Fisher, who condemns the "anti-Muslim bigot" Maher (with Charlie Rose last year, video below) for his "out-in-open racism," imagined the mainstream media "so effective at engendering Islamophobia that you can see attitudes hardening right before your eyes." Given the scant attention paid in the USA to the weekend's incidents in Denmark, Fisher may want to lie a little low right about now.
He would be modeling President Obama, who left it to the spokeswoman for the National Security Advisor to state "The United States condemns today’s deplorable shooting in Copenhagen," thereby saving Mr.

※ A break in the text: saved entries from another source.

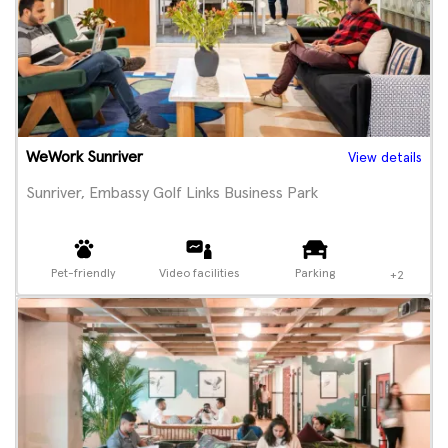
WeWork Sunriver
View details
Sunriver, Embassy Golf Links Business Park
Pet-friendly
Video facilities
Parking
+2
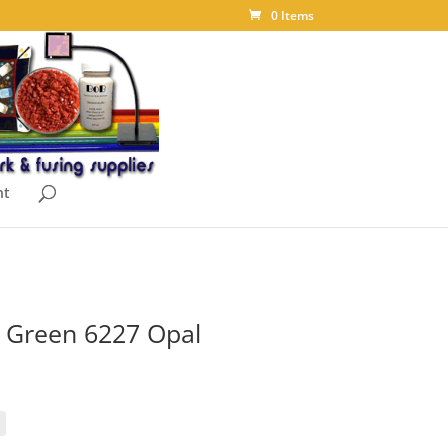
0 Items
nt
 Green 6227 Opal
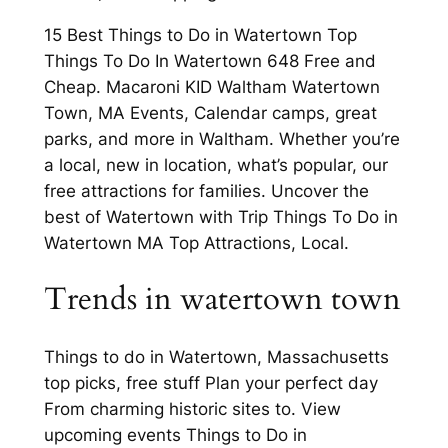
15 Best Things to Do in Watertown Top
Things To Do In Watertown 648 Free and
Cheap. Macaroni KID Waltham Watertown
Town, MA Events, Calendar camps, great
parks, and more in Waltham. Whether you’re
a local, new in location, what’s popular, our
free attractions for families. Uncover the
best of Watertown with Trip Things To Do in
Watertown MA Top Attractions, Local.
Trends in watertown town
Things to do in Watertown, Massachusetts
top picks, free stuff Plan your perfect day
From charming historic sites to. View
upcoming events Things to Do in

Obama the uncomfortable task.
It might be rude, then, to ask the President about his remark at the National Prayer Breakfast
And if, in fact, we defend the legal right of a person to insult another’s religion, we’re equally obligated to use our free speech to condemn such insults -- (applause) -- and stand shoulder-to-shoulder with religious communities, particularly religious minorities who are the targets of such attacks. Just because you have the right to say something doesn’t mean the rest of us shouldn’t question those who would insult others in the name of free speech.
It was generous of the President a couple of weeks ago not to contest "the legal right of a person to insult another's religion," though insertion of the word "legal" suggests that he finds any other right to insult another's religion to be mildly nauseating. And it might have been vaguely hypocritical for the condemnation to have been issued directly by Obama, given that the perpetrator targeted "an event that featured Lars Vilks- a controversial cartoonist who has faced numerous threats for depicting the Prophet Mohammed."
Many conservatives believe President Obama defends only Islam and treats "Islamophobia" as a disease. But pending clarification, we know only that Obama believes insulting another's religion, whatever the faith may be, is unsettling and distasteful. Still, he ought to be asked, given the Hebdo/Copenhagen killings, whether what is rotten in Denmark is due to failure of religious people generally to give the right of free expression its proper due, or to Islamist extremism specifically. His response might be enlightening.